* _EXCERPT_:
========================================

Poetry cache is not invalidated while cached virtual environment's name / location is not correct
Description:
When using 'poetry' as mode, a cache that was generated with an incorrect virtualenv name / path will never be invalidated until poetry.lock is changed, despite not working as a functional cache.
Details:
- The cache key is built from a hash of the content of
poetry.lock - What is cached is the entire content of
.cache/pypoetry/virtualenvs/ - In the problematic workflows, the hit cache contained the expected dependencies, but with an incorrect venv name (here
spindevops-GlKMN5CI-py3.9), and thus at the wrong path
# Cache hit decompression
2024-07-01T15:52:01.3617921Z [command]/usr/bin/tar -tf /home/runner/work/_temp/97a9f9c2-8443-415f-a3b4-5f5721353865/cache.tzst -P --use-compress-program unzstd
2024-07-01T15:52:01.3716609Z ../../../.cache/pypoetry/virtualenvs/
2024-07-01T15:52:01.3718377Z ../../../.cache/pypoetry/virtualenvs/spindevops-GlKMN5CI-py3.9/
[...]
2024-07-01T15:52:09.4686405Z Cache Size: ~93 MB (97472830 B)
2024-07-01T15:52:09.4687371Z [command]/usr/bin/tar -xf /home/runner/work/_temp/97a9f9c2-8443-415f-a3b4-5f5721353865/cache.tzst -P -C /home/runner/work/spindevops/spindevops --use-compress-program unzstd
2024-07-01T15:52:09.4687574Z Cache restored successfully
2024-07-01T15:52:09.4688278Z ##[debug]pythonLocation is /opt/hostedtoolcache/Python/3.9.19/x64/bin/python
2024-07-01T15:52:09.4688742Z [command]/home/runner/.local/bin/poetry env use /opt/hostedtoolcache/Python/3.9.19/x64/bin/python
2024-07-01T15:52:09.4689235Z Creating virtualenv spindevops-i9_S8efx-py3.9 in /home/runner/.cache/pypoetry/virtualenvs
2024-07-01T15:52:09.4689701Z Using virtualenv: /home/runner/.cache/pypoetry/virtualenvs/spindevops-i9_S8efx-py3.9
- Poetry then sees that the environment with the expected name (here
spindevops-i9_S8efx-py3.9) is empty, and runs a complete installation when poetry install is run - In post-job cleanup, setup-python sees a cache hit, and thus doesn’t refresh cache
- A cache using an incorrect venv name is thus never invalidated until the next change of
poetry.lock, despite being effectively useless - Deleting the incorrect cache fixes the issue
Action version: v5
Platform:
- [x] Ubuntu
- [ ] macOS
- [ ] Windows
Runner type:
- [x] Hosted
- [ ] Self-hosted
Tools version: Python 3.9.19
Repro steps:
I don't know how to reproduce, because I'm unsure how an incorrect Poetry virtualenv was generated and cached in the first place. What's in our action is this step:
- name: Setup python
uses: actions/setup-python@v5
with:
python-version: 3.9
cache: poetry
Expected behavior: Cache is invalidated if the cached virtual environment is incorrect / a new venv is created
Actual behavior:
Cache is never invalidated until poetry.lock changes, even if the cached virtual environment is incorrect.
Hello @romaingd-spi 👋, Thank you for creating this issue. We will investigate it and get back to you as soon as we have some feedback.

========================================

* _HOW TO COMPLETE THIS TASK_:
Rewrite the passage of the Poetry cache issue above between "Poetry cache is" and "a functional cache.", inclusive, replacing "invalidated" with "cleared".

[Stored data]
========================================

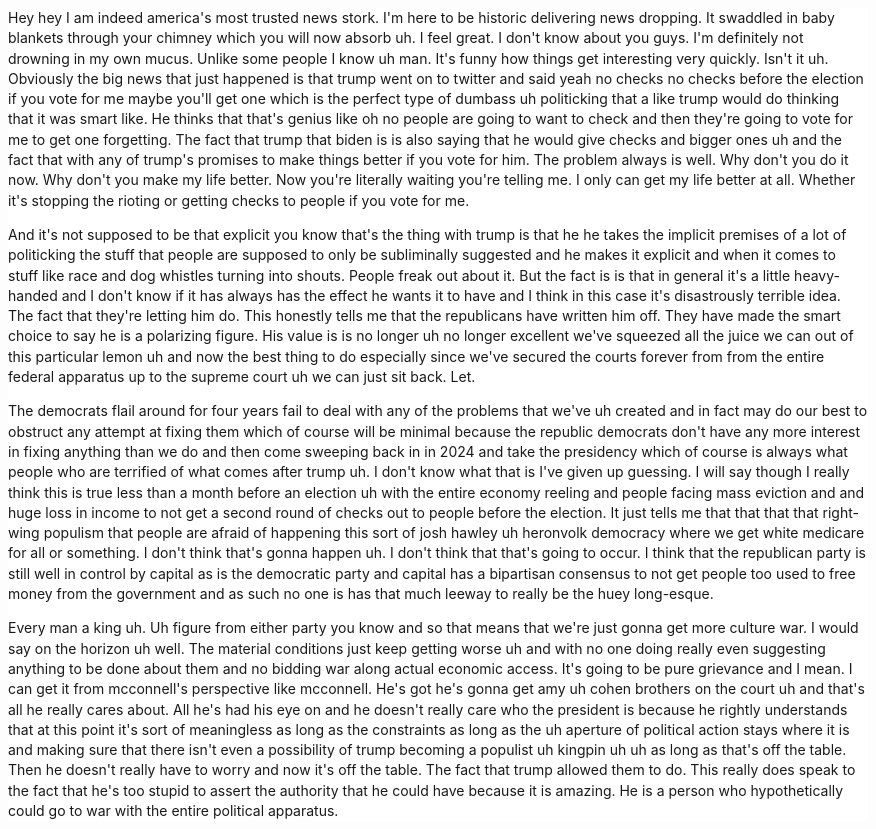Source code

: Hey hey I am indeed america's most trusted news stork. I'm here to be historic delivering news dropping. It swaddled in baby blankets through your chimney which you will now absorb uh. I feel great. I don't know about you guys. I'm definitely not drowning in my own mucus. Unlike some people I know uh man. It's funny how things get interesting very quickly. Isn't it uh. Obviously the big news that just happened is that trump went on to twitter and said yeah no checks no checks before the election if you vote for me maybe you'll get one which is the perfect type of dumbass uh politicking that a  like trump would do thinking that it was smart like. He thinks that that's genius like oh no people are going to want to check and then they're going to vote for me to get one forgetting. The fact that trump that biden is is also saying that he would give checks and bigger ones uh and the fact that with any of trump's promises to make things better if you vote for him. The problem always is well. Why don't you do it now. Why don't you make my life better. Now you're literally waiting you're telling me. I only can get my life better at all. Whether it's stopping the rioting or getting checks to people if you vote for me.

And it's not supposed to be that explicit you know that's the thing with trump is that he he takes the implicit premises of a lot of politicking the stuff that people are supposed to only be subliminally suggested and he makes it explicit and when it comes to stuff like race and dog whistles turning into shouts. People freak out about it. But the fact is is that in general it's a little heavy-handed and I don't know if it has always has the effect he wants it to have and I think in this case it's disastrously terrible idea. The fact that they're letting him do. This honestly tells me that the republicans have written him off. They have made the smart choice to say he is a polarizing figure. His value is is no longer uh no longer excellent we've squeezed all the juice we can out of this particular lemon uh and now the best thing to do especially since we've secured the courts forever from from the entire federal apparatus up to the supreme court uh we can just sit back. Let.

The democrats flail around for four years fail to deal with any of the problems that we've uh created and in fact may do our best to obstruct any attempt at fixing them which of course will be minimal because the republic democrats don't have any more interest in fixing anything than we do and then come sweeping back in in 2024 and take the presidency which of course is always what people who are terrified of what comes after trump uh. I don't know what that is I've given up guessing. I will say though I really think this is true less than a month before an election uh with the entire economy reeling and people facing mass eviction and and huge loss in income to not get a second round of checks out to people before the election. It just tells me that that that that right-wing populism that people are afraid of happening this sort of josh hawley uh heronvolk democracy where we get white medicare for all or something. I don't think that's gonna happen uh. I don't think that that's going to occur. I think that the republican party is still well in control by capital as is the democratic party and capital has a bipartisan consensus to not get people too used to free money from the government and as such no one is has that much leeway to really be the huey long-esque.

Every man a king uh. Uh figure from either party you know and so that means that we're just gonna get more culture war. I would say on the horizon uh well. The material conditions just keep getting worse uh and with no one doing really even suggesting anything to be done about them and no bidding war along actual economic access. It's going to be pure grievance and I mean. I can get it from mcconnell's perspective like mcconnell. He's got he's gonna get amy uh cohen brothers on the court uh and that's all he really cares about. All he's had his eye on and he doesn't really care who the president is because he rightly understands that at this point it's sort of meaningless as long as the constraints as long as the uh aperture of political action stays where it is and making sure that there isn't even a possibility of trump becoming a populist uh kingpin uh uh as long as that's off the table. Then he doesn't really have to worry and now it's off the table. The fact that trump allowed them to do. This really does speak to the fact that he's too stupid to assert the authority that he could have because it is amazing. He is a person who hypothetically could go to war with the entire political apparatus.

========================================

* _RESULT_:
Poetry cache is not cleared while cached virtual environment's name / location is not correct
Description:
When using 'poetry' as mode, a cache that was generated with an incorrect virtualenv name / path will never be cleared until poetry.lock is changed, despite not working as a functional cache.